The Viet Cong were masters of "preparing the battlefield." They would cache ammunition etc. on the battlefield before the battle. They would have villagers bury containers of rice where the VC could dig them up. Caching something risks having it found, but it beats carrying it.

Dakota said...

Another good water container that works well is the 5 gallon plastic containers that have heavy cardboard coverings that restaurants throw away regularly. When they change the oil in their fryers most of the time these end up in the dumpster. They have a great screw on lid and are stackable as much as 3 high. Just wash them with a little Dawn dish soap that "cuts the grease" and then rinse thoroughly. They are excellent and cheap. If you have friends that work in a restaurant or know someone ask them to save them along with the lids (they usually don't replace them when they go in the dumpster.

ParaPacem said...

Several things really rang home with me from this article; the example of the VC was exactly right. and of course in any guerrilla action, the home team has the highest advantage of travelling light, in companies or platoons or as lone wolves.

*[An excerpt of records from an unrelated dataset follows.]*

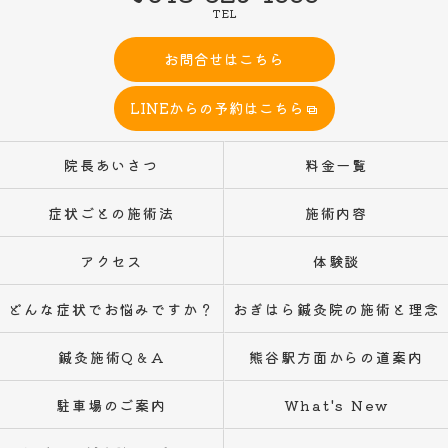
TEL
お問合せはこちら
LINEからの予約はこちら
院長あいさつ
料金一覧
症状ごとの施術法
施術内容
アクセス
体験談
どんな症状でお悩みですか？
おぎはら鍼灸院の施術と理念
鍼灸施術Q＆A
熊谷駅方面からの道案内
駐車場のご案内
What's New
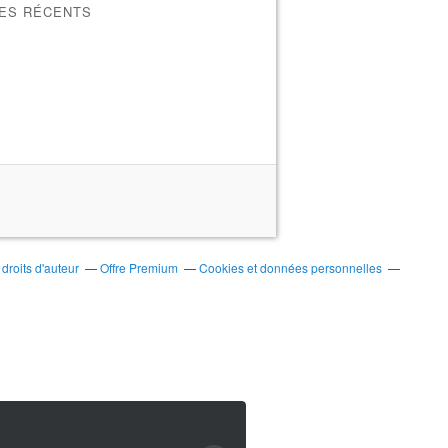
LES RÉCENTS
roits d'auteur
Offre Premium
Cookies et données personnelles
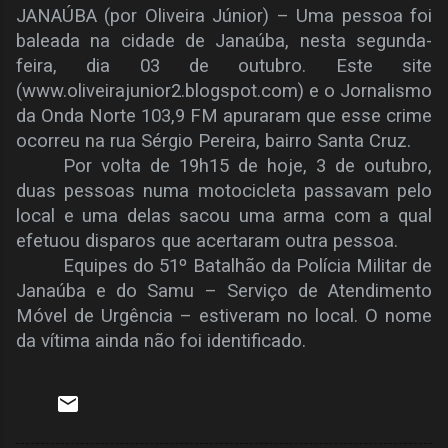
JANAÚBA (por Oliveira Júnior) – Uma pessoa foi
baleada na cidade de Janaúba, nesta segunda-
feira, dia 03 de outubro. Este site
(www.oliveirajunior2.blogspot.com) e o Jornalismo
da Onda Norte 103,9 FM apuraram que esse crime
ocorreu na rua Sérgio Pereira, bairro Santa Cruz.
Por volta de 19h15 de hoje, 3 de outubro,
duas pessoas numa motocicleta passavam pelo
local e uma delas sacou uma arma com a qual
efetuou disparos que acertaram outra pessoa.
Equipes do 51º Batalhão da Polícia Militar de
Janaúba e do Samu – Serviço de Atendimento
Móvel de Urgência – estiveram no local. O nome
da vítima ainda não foi identificado.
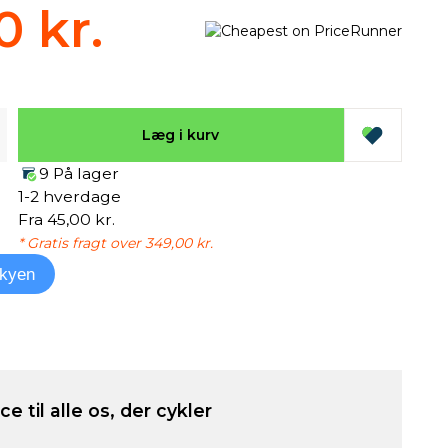
0 kr.
Læg i kurv
9 På lager
1-2 hverdage
Fra 45,00 kr.
* Gratis fragt over 349,00 kr.
kyen
e til alle os, der cykler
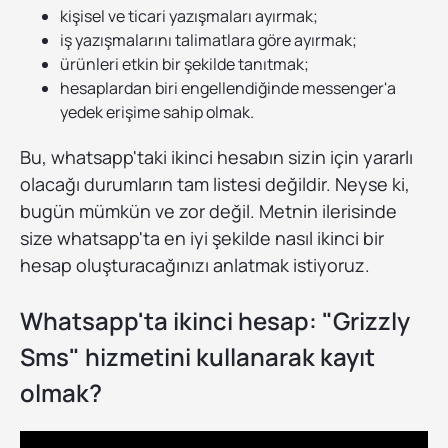
kişisel ve ticari yazışmaları ayırmak;
iş yazışmalarını talimatlara göre ayırmak;
ürünleri etkin bir şekilde tanıtmak;
hesaplardan biri engellendiğinde messenger'a
yedek erişime sahip olmak.
Bu, whatsapp'taki ikinci hesabın sizin için yararlı
olacağı durumların tam listesi değildir. Neyse ki,
bugün mümkün ve zor değil. Metnin ilerisinde
size whatsapp'ta en iyi şekilde nasıl ikinci bir
hesap oluşturacağınızı anlatmak istiyoruz.
Whatsapp'ta ikinci hesap: "Grizzly
Sms" hizmetini kullanarak kayıt
olmak?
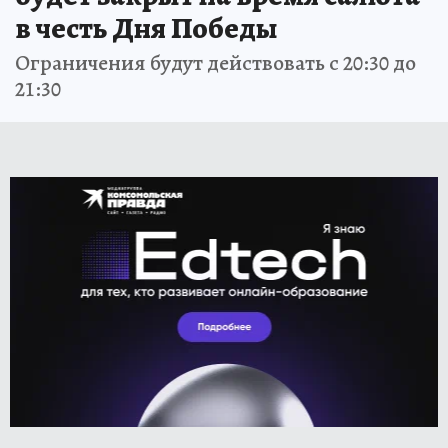
в честь Дня Победы
Ограничения будут действовать с 20:30 до
21:30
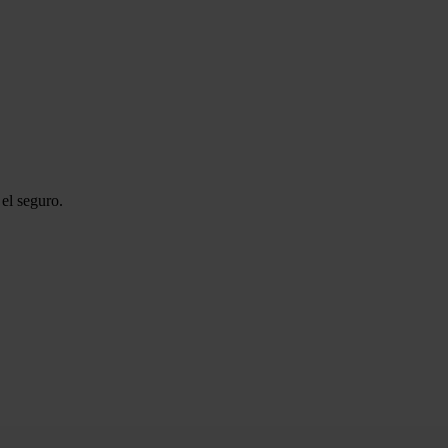
el seguro.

And for the prime example of applying this logistical strategy to large, heavier groups, consider Rommel's 'Ghost division' of Panzers and support crew, moving so rapidly that often their own HQs were in the dark as to location, operation and strategies.

Finally- in certain groups that I used to work with, 'dumpster diving' was a regular activity; my own favored move was to take trash bags matching the kind used by the 'targets', stuffing ours with old newspaper and trash, quickly swapping ours for theirs during night time, then taking their stuff to a safe locale, using heavy rubber gloves and surgical masks for protection whilst going through every item thoroughly, at our own convenience.
Sometimes amazing and very unexpectedly useful things can be accumulated this way.

A Californian Behind The Lines said...

I always find the Praxis posts interesting.

Incidentally, if anyone's interested in the whole book, it's available as a PDF in several parts (annotated bibliography further down the page) at the
CGSC Combat Studies Institute content website.

Some other interesting-looking titles on the page as well.